Are you a concerned citizen who's trying to make the city of dreams a better place? Well, you probably are since you're reading this Big Happy City article. If so, corporate Mumbai may have some good news for you. Because voting is often a day-long errand, you might be gaining flexible hours on Election Day in order for you to conveniently cast your vote without worrying about skipping work. Now, you no longer need to make the choice of either earning your daily wage or participating in the political process and influencing the city's future.

As only forty-three percent of Mumbaikars voted in 2012, the city's civic bodies and NGOs are trying to collaborate with private firms in order to increase voter turnout. Reports state that Mahindra and Mahindra, Vodafone, and MCX Stock Exchange, among other corporate groups, have all committed to the initiative thus far.

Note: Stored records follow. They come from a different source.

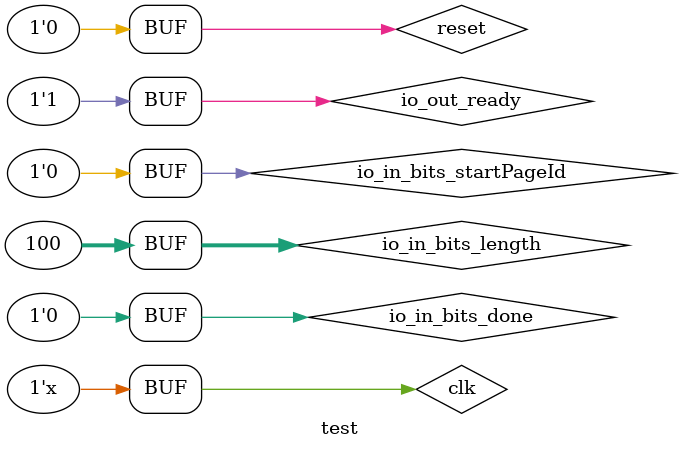
<source format=v>
module test;
  reg clk = 0;
  reg reset = 1;
  reg sent = 0;
  reg previous_sent;
  wire [31:0] io_in_bits_length;
  assign io_out_ready = 1;
  assign io_in_bits_startPageId = 0;
  assign io_in_bits_length = 100;
  assign io_in_valid = sent & !previous_sent;
  assign io_in_bits_done = 0;
  always @(negedge clk) begin
    #50;
    previous_sent = sent;
    if (sent == 0 && !reset) begin
      sent = 1;
    end 
  end

Top Top(clk,  reset,
     io_in_ready,
     io_in_valid,
     io_in_bits_done,
    io_in_bits_startPageId,
    io_in_bits_length,
     io_out_ready,
     io_out_valid,
     io_out_bits_out,
     io_pcIn_valid,
     io_pcIn_bits_request,
    io_pcIn_bits_moduleId,
    io_pcIn_bits_portId,
    io_pcIn_bits_pcValue,
    io_pcIn_bits_pcType,
     io_pcOut_valid,
     io_pcOut_bits_request,
    io_pcOut_bits_moduleId,
    io_pcOut_bits_portId,
    io_pcOut_bits_pcValue,
    io_pcOut_bits_pcType);


  initial begin
    reset = 1;
    #250 reset = 0;
  end

  always #100 clk = ~clk;
endmodule 

</source>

However, city-based think tank Mumbai First is working with an additional ten to fifteen private organizations so as to influence their decision to allow for flexible working hours on the 21st of February.

While social media outlets and other platforms have been used to increase awareness and improve voter apathy, "target(ing) the working urban middle class and facilitat(ing) voting from their end to the largest extent,” will be most effective, as firmly suggested by Shishi Joshi, the CEO of Mumbai First.

Numerous companies have even taken to forming internal teams and appointing leaders that have been trying to raise awareness and motivate employees to vote within their branches and offices, affirm multiple reports.

Has your workplace upheld their corporate social responsibility by enforcing any active changes ahead of Election Day, such as flexible working hours? If not, you could discuss the initiative and try to spearhead its implementation so as to be an agent of change and create a positive impact.

Take Away:
> Corporate social responsibility plays an important role in Mumbai's well-being, especially during the elections.
> Voter turnout in the city is incredibly low, but private firms could help change that.
> Targeting the working, urban middle class is the key to making sure that Mumbai gets out to vote in 2017.
> Multiple corporate changes such as internal awareness programs and flexible working hours could help increase the voter turnout.
> If your own office has not yet joined the CSR initiative, you could spearhead the change yourself and suggest implementing it.